Webデザインというキャリアを選択する理由は大抵の場合、仕事自体が魅力的だから、あるいはそういった仕事が向いていたからでしょう。私の場合は、10代後半に趣味としてHTMLで遊んでいて、それが20代の現在にまで続く情熱に変わりました。
私のプロとしての最初の仕事は、高校卒業後に地元新聞のWebサイトを運営することでした。素晴らしい経験でしたが、笑ってしまうくらい薄給でした(ビールをおごってくれれば、いくらだったかお教えします)。
初めての仕事について、もっとも心に残っていることの1つは、「使われた」という気持ちです。私の仕事は、支払われた給料以上に価値がある確信していたので、私の仕事が真剣に扱われていないと感じました。Webは、ビジネスにおいてはかなり新しい媒体でしたし、同僚たちもWebの将来を魅力的に感じていませんでした。そのため私は無気力になってしまい、モチベーションを上げるのにとても苦労しました。
私が感じたことのいくつかは、自分のおかれた現状からくるものでしたが、それ以外の部分は、私自身のエゴや権利意識によるものだったかもしれません。エゴや権利意識についてはあまり話したくないものですが、私たちの多くに影響を与えます。

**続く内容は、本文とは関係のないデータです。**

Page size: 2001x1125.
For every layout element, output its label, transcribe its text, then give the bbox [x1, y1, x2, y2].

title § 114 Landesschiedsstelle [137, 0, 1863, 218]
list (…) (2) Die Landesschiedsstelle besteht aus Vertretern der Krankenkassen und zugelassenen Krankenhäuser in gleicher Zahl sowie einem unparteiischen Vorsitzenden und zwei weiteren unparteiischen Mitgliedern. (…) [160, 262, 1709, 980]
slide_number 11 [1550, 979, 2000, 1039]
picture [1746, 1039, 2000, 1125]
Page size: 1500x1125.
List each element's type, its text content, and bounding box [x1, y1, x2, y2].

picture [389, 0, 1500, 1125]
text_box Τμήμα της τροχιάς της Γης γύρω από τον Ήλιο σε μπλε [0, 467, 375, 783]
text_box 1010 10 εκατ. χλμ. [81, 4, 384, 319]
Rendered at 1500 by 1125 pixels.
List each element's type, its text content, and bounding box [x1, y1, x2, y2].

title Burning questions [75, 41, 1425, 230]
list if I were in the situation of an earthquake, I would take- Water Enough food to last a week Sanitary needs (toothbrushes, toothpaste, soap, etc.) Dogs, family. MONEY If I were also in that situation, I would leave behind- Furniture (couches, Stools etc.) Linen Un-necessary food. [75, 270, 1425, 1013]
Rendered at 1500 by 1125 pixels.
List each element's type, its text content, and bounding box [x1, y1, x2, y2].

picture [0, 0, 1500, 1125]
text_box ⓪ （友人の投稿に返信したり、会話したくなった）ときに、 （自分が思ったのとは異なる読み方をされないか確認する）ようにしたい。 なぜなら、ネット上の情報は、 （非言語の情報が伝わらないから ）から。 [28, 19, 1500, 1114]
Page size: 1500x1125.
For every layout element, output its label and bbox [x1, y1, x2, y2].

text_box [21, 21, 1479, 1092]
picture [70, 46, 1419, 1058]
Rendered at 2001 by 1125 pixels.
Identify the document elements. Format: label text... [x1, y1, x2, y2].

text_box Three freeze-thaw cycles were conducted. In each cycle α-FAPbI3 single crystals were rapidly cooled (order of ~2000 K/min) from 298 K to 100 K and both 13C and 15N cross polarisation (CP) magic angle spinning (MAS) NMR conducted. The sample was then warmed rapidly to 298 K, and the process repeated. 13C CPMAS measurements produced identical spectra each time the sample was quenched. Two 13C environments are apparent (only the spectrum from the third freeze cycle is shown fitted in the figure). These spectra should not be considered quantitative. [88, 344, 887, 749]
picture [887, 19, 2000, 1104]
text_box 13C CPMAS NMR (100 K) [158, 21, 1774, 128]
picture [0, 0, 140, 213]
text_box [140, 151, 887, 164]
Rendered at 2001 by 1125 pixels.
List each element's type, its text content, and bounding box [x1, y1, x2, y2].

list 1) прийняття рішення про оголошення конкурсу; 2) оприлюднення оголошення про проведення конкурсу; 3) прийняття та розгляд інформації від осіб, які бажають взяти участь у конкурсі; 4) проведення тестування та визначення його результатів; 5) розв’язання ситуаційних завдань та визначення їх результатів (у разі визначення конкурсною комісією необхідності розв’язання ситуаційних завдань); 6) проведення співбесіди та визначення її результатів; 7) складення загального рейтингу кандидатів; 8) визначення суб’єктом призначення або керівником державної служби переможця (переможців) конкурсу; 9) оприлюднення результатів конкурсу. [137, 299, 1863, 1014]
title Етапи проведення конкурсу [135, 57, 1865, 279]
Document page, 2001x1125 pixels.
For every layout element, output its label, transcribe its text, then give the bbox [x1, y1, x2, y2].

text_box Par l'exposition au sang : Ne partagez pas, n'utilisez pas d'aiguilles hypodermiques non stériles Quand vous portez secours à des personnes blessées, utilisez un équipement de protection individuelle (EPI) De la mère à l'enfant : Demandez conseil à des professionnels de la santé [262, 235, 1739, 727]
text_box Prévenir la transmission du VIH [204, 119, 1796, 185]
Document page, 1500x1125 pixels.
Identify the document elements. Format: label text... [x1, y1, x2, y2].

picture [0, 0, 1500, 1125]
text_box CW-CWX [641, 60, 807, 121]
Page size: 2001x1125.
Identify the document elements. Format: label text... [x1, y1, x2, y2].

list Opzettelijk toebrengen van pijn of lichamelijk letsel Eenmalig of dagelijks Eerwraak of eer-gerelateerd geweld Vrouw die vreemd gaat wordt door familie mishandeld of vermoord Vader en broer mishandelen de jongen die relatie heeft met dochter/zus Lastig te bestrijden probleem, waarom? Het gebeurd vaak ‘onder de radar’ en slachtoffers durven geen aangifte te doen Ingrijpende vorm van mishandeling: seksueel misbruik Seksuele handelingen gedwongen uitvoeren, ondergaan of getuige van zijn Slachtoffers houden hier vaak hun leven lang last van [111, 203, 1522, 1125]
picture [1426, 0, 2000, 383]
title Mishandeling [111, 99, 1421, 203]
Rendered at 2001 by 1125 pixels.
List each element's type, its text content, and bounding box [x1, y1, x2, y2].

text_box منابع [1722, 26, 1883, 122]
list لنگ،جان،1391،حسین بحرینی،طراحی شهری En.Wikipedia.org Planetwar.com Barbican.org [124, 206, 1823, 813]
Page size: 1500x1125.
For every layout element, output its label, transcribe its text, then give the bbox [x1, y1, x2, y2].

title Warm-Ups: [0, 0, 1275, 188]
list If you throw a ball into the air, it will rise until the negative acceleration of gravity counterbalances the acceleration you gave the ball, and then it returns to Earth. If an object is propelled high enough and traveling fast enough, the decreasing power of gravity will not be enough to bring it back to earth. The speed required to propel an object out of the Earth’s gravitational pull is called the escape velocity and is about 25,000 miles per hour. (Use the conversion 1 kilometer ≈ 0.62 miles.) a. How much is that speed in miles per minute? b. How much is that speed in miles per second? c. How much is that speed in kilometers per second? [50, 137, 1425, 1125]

自分のキャリアを始めるときは特にそうでしょう。
トップへのゆっくりとした競争
Webデザイナーの中に、貧乏くじを引いたと感じている人がいるのは明らかです。実際にインターネットは、わずかな努力で巨額の報酬を得られる成金の時代をもたらしました。多少のスキルを持った当時18歳の私は、なぜ企業のヒエラルキーを駆け上ることができなかったのでしょうか?
端的に言えばその答えは、私が何も知らなかったからです。TV番組『Afterschool Special』に出てくる多くの若者のように、私は自分が何をしているのかわかっていると「思い込んでいた」だけだったのです。
Webデザインは、経験が非常に重要な分野です。スキルを学習して向上させるためには、多種多様な現実の状況に身を置かなければいけません。修正方法を習得する前に、デザインは崩れていきます。フィードバックを個人的に解釈しすぎないようにするために、さまざまな形式の顧客からのフィードバックを理解する必要があるでしょう。授業やオンラインチュートリアルで教えてくれないことはたくさんあります。そのギャップを埋められるのは経験です。
そのため、私が多少HTMLを知っていて、基本的なWebサイトをまとめることができても、必ずしもCEOの資質があると評価されるわけではありません。当時の思いとは裏腹に、私は自分の実力に見合った、実にふさわしい場所にいたことがわかりました。最下層です。
忍耐は成長をもたらす
時に、忍耐はもっとも難しいもののように見えるかもしれません。私たちには皆、望むものがあり、それを望んだ瞬間に欲しいものです。故に、デザインキャリアの形成には時間がかかるという事実を受け入れるのは、簡単なことではありません。
ポートフォリオを構築して良い評判を得るのには、時間がかかります。日々得る教訓が、積み重なってようやく自分の能力に対して本当に自信が持てるようになるのです。自信がつけば、自分にはまだ知らないことがあると気づき、謙虚に学習意欲を保ち続けられるでしょう。
個人的に、私は最初の仕事に費やした時間の中でたくさんのことを学びました。そして数年後にフリーランスの仕事を始めたとき、私はまったく新しい学習段階に入りました。そのとき私は、少なくとも何を達成したいのか、それをどのようにやり遂げたいのかについて大まかな哲学を形成できていました。今までやってきた仕事と違い、やりたいことがわかっているという感覚があったのです。
さらに上を目指す
あまりにも早くに多くを持ちすぎた有名人の話はよくあります。大抵、その結末はあまり幸せなものではありません。だからこそ、底辺から始めることには大きな利点があります。時間をかけて経験を積み、制作というものをよく学びましょう。そこから、より多くの責任を果たすために進化することができるのです。
もちろん、成長につながる適切な機会を見つけ出し、利用するという問題もあります。この問題の一部は、自分がどの方向に向かいたいのかという独自の感覚を研ぎ澄ますことで解決できます。会得した積極的な性質は、向かいたい場所へと進んでいくのに役立つでしょう。
私の場合は、Webデザイナーの格付けにおいて、「頂点」とは程遠いところにいます。しかし、私は必ずしも順位を上げるためにデザイナーをしているわけではありません。私は(主に)自分が好きな仕事をやっています。私にとっては、好きな仕事をできることがもっとも重要なのです。
私たちにはそれぞれ、やりたいと思っている夢やキャリアへのモチベーションがあります。ですから、あなたのモチベーションが何であれ、少し時間をかけてください。自分自身の階段の頂点に立つために、上り詰めていく必要があるでしょう。